Abstract

The Whitaker test was conceived and developed by Roger H. Whitaker (May 25, 1939) while he was a resident at Cambridge University in the late 1960s and early 1970s. The test combines a urodynamic study with antegrade pyelography to measure the pressure differential between the renal pelvis and the bladder. The test can differentiate between patients with residual or recurrent obstruction and those with dilatation secondary to permanent changes in the musculature. We present the history of the Whitaker test and its place in modern practice. It is useful in evaluating patients with questionable ureteropelvic or ureterovesical junction obstruction and primary defects in the ureteral musculature.
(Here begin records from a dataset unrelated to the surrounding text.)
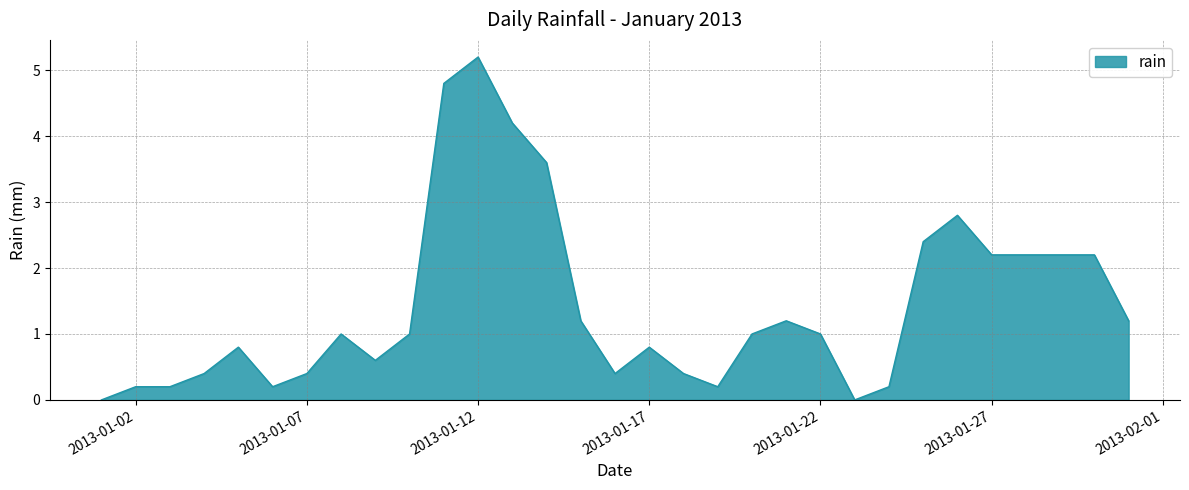

What is the maximum value shown in the chart?

5.2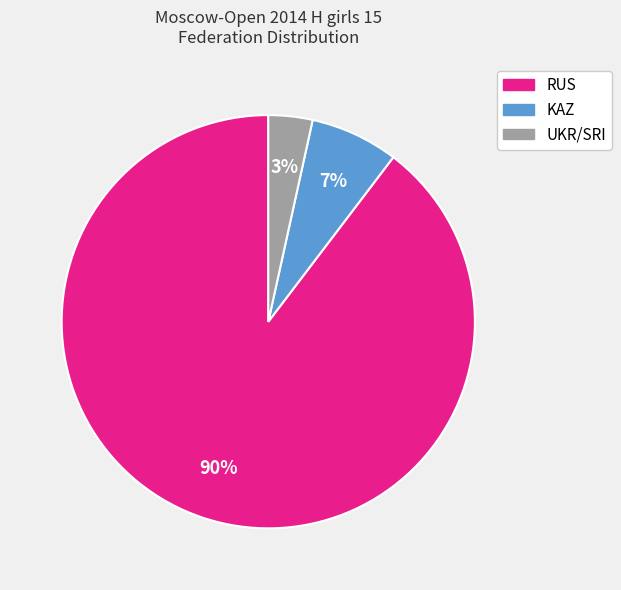

Which has a higher value, RUS or KAZ?

RUS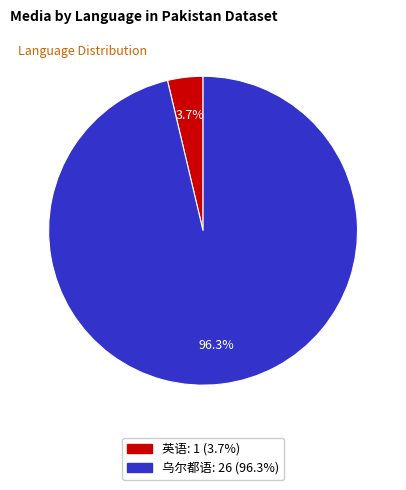

Which has a higher value, 英语 or 乌尔都语?

乌尔都语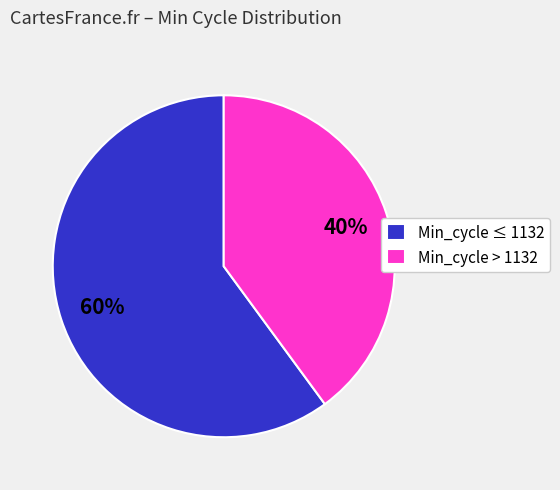

True or false: Min_cycle ≤ 1132 accounts for 68% of the total.

False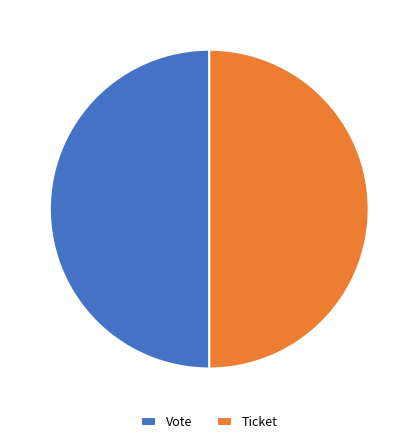

What is the ratio of the value at Ticket to the value at Vote?

1.0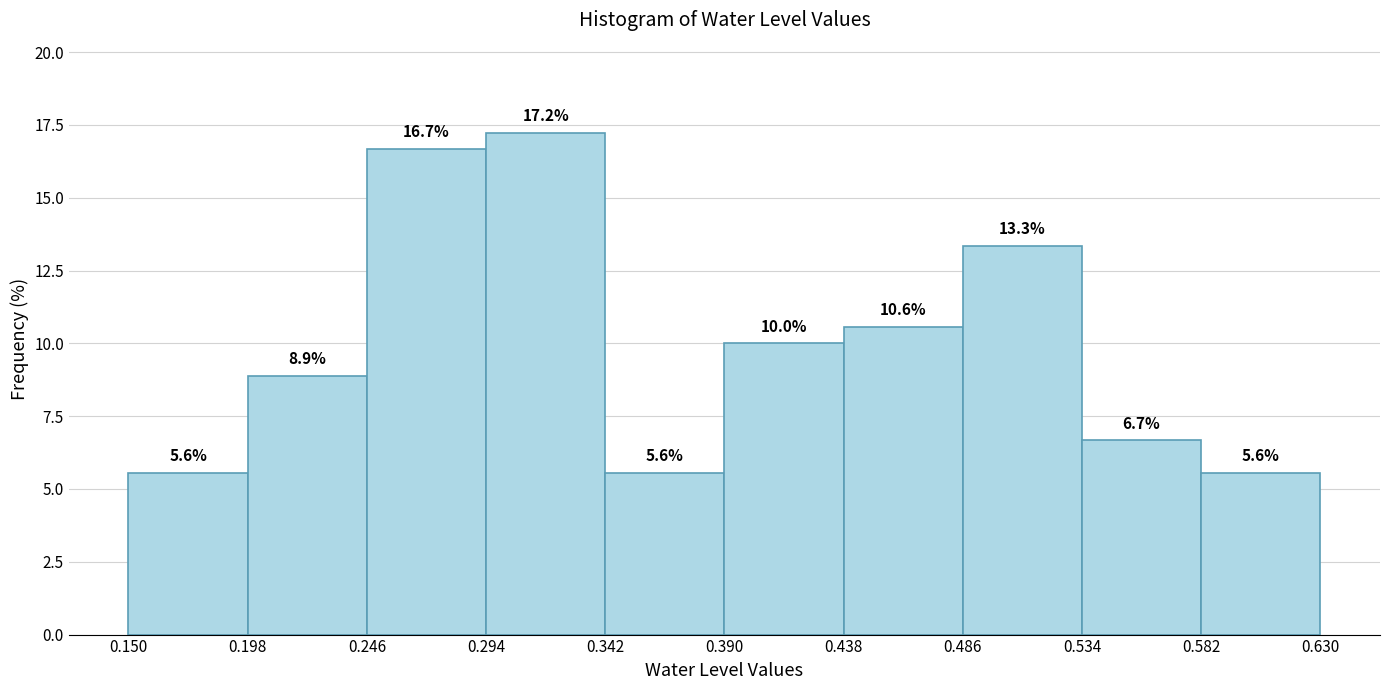

What is the height of the bar covering 0.486 to 0.534 on the x-axis?

13.3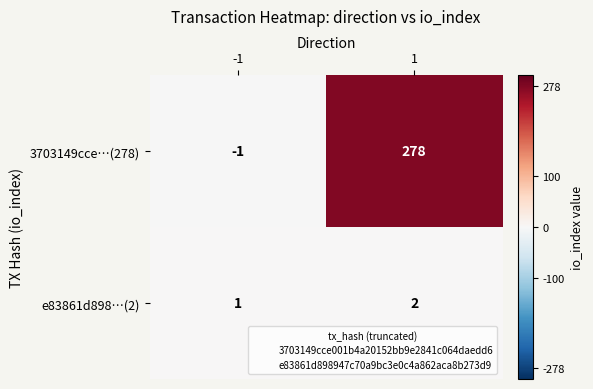

Is it true that e83861d898…(2) equals 1 at -1?

True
It can also be used to determine when percutaneous nephrostomy tubes can be safely discontinued in postoperative patients. The merit of the Whitaker test in comparison to other less invasive tests, specifically diuretic renography, is the subject of much debate. However, such debate erroneously presupposes that the tests are directly comparable, which they are not. The correct use for the Whitaker test is to assesses potential upper tract obstruction in equivocal cases and should only be utilized when equivocal results are obtained by other less invasive tests, obstruction is suspected in a poorly functioning kidney, a negative renogram with colic, intermittent obstruction, and percutaneous access already exists and the cause of dilatation needs investigating.